» **Task to carry out**
Restate every record that follows, keeping it exact.

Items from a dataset
_ _ _ _

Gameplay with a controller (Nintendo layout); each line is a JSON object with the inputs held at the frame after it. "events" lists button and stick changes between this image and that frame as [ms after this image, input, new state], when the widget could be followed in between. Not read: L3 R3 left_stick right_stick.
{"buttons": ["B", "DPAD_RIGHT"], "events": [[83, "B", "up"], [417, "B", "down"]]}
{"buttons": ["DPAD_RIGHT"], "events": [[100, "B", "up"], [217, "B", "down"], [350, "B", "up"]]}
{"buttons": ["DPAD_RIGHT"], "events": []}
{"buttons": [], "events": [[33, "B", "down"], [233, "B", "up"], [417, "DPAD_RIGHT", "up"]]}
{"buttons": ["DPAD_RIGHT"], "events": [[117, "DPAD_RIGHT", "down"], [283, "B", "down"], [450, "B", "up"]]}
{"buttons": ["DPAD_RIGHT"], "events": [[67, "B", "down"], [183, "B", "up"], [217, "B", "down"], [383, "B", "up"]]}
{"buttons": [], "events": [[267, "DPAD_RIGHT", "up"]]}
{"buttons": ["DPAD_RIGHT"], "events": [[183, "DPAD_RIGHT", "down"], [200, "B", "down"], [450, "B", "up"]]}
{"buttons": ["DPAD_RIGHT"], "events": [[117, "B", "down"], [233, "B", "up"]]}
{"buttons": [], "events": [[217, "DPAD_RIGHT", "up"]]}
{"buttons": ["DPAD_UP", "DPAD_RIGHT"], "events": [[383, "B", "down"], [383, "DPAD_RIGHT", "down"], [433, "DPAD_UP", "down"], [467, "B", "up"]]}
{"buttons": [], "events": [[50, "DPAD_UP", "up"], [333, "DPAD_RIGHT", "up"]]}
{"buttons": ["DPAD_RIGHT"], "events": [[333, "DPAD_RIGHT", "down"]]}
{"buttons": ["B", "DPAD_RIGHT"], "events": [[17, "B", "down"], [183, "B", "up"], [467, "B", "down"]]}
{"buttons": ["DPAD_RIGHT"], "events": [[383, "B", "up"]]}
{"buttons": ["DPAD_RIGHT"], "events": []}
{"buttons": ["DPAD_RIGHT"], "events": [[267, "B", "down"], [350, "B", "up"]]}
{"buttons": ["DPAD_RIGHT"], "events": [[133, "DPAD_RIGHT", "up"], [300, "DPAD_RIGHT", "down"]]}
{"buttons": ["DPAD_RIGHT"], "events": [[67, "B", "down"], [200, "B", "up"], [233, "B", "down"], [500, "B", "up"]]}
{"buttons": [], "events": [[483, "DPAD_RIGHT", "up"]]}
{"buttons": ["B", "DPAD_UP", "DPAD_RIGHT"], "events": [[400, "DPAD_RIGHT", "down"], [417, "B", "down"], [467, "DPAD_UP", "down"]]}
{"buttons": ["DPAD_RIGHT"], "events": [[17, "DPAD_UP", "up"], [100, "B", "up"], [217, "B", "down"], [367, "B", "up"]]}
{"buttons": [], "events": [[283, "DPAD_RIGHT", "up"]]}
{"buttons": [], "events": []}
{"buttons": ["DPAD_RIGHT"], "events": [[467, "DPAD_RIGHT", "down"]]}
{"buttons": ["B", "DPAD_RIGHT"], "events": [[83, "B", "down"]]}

_ _ _ _

» **Response below**
Gameplay with a controller (Nintendo layout); each line is a JSON object with the inputs held at the frame after it. "events" lists button and stick changes between this image and that frame as [ms after this image, input, new state], when the widget could be followed in between. Not read: L3 R3 left_stick right_stick.
{"buttons": ["B", "DPAD_RIGHT"], "events": [[83, "B", "up"], [417, "B", "down"]]}
{"buttons": ["DPAD_RIGHT"], "events": [[100, "B", "up"], [217, "B", "down"], [350, "B", "up"]]}
{"buttons": ["DPAD_RIGHT"], "events": []}
{"buttons": [], "events": [[33, "B", "down"], [233, "B", "up"], [417, "DPAD_RIGHT", "up"]]}
{"buttons": ["DPAD_RIGHT"], "events": [[117, "DPAD_RIGHT", "down"], [283, "B", "down"], [450, "B", "up"]]}
{"buttons": ["DPAD_RIGHT"], "events": [[67, "B", "down"], [183, "B", "up"], [217, "B", "down"], [383, "B", "up"]]}
{"buttons": [], "events": [[267, "DPAD_RIGHT", "up"]]}
{"buttons": ["DPAD_RIGHT"], "events": [[183, "DPAD_RIGHT", "down"], [200, "B", "down"], [450, "B", "up"]]}
{"buttons": ["DPAD_RIGHT"], "events": [[117, "B", "down"], [233, "B", "up"]]}
{"buttons": [], "events": [[217, "DPAD_RIGHT", "up"]]}
{"buttons": ["DPAD_UP", "DPAD_RIGHT"], "events": [[383, "B", "down"], [383, "DPAD_RIGHT", "down"], [433, "DPAD_UP", "down"], [467, "B", "up"]]}
{"buttons": [], "events": [[50, "DPAD_UP", "up"], [333, "DPAD_RIGHT", "up"]]}
{"buttons": ["DPAD_RIGHT"], "events": [[333, "DPAD_RIGHT", "down"]]}
{"buttons": ["B", "DPAD_RIGHT"], "events": [[17, "B", "down"], [183, "B", "up"], [467, "B", "down"]]}
{"buttons": ["DPAD_RIGHT"], "events": [[383, "B", "up"]]}
{"buttons": ["DPAD_RIGHT"], "events": []}
{"buttons": ["DPAD_RIGHT"], "events": [[267, "B", "down"], [350, "B", "up"]]}
{"buttons": ["DPAD_RIGHT"], "events": [[133, "DPAD_RIGHT", "up"], [300, "DPAD_RIGHT", "down"]]}
{"buttons": ["DPAD_RIGHT"], "events": [[67, "B", "down"], [200, "B", "up"], [233, "B", "down"], [500, "B", "up"]]}
{"buttons": [], "events": [[483, "DPAD_RIGHT", "up"]]}
{"buttons": ["B", "DPAD_UP", "DPAD_RIGHT"], "events": [[400, "DPAD_RIGHT", "down"], [417, "B", "down"], [467, "DPAD_UP", "down"]]}
{"buttons": ["DPAD_RIGHT"], "events": [[17, "DPAD_UP", "up"], [100, "B", "up"], [217, "B", "down"], [367, "B", "up"]]}
{"buttons": [], "events": [[283, "DPAD_RIGHT", "up"]]}
{"buttons": [], "events": []}
{"buttons": ["DPAD_RIGHT"], "events": [[467, "DPAD_RIGHT", "down"]]}
{"buttons": ["B", "DPAD_RIGHT"], "events": [[83, "B", "down"]]}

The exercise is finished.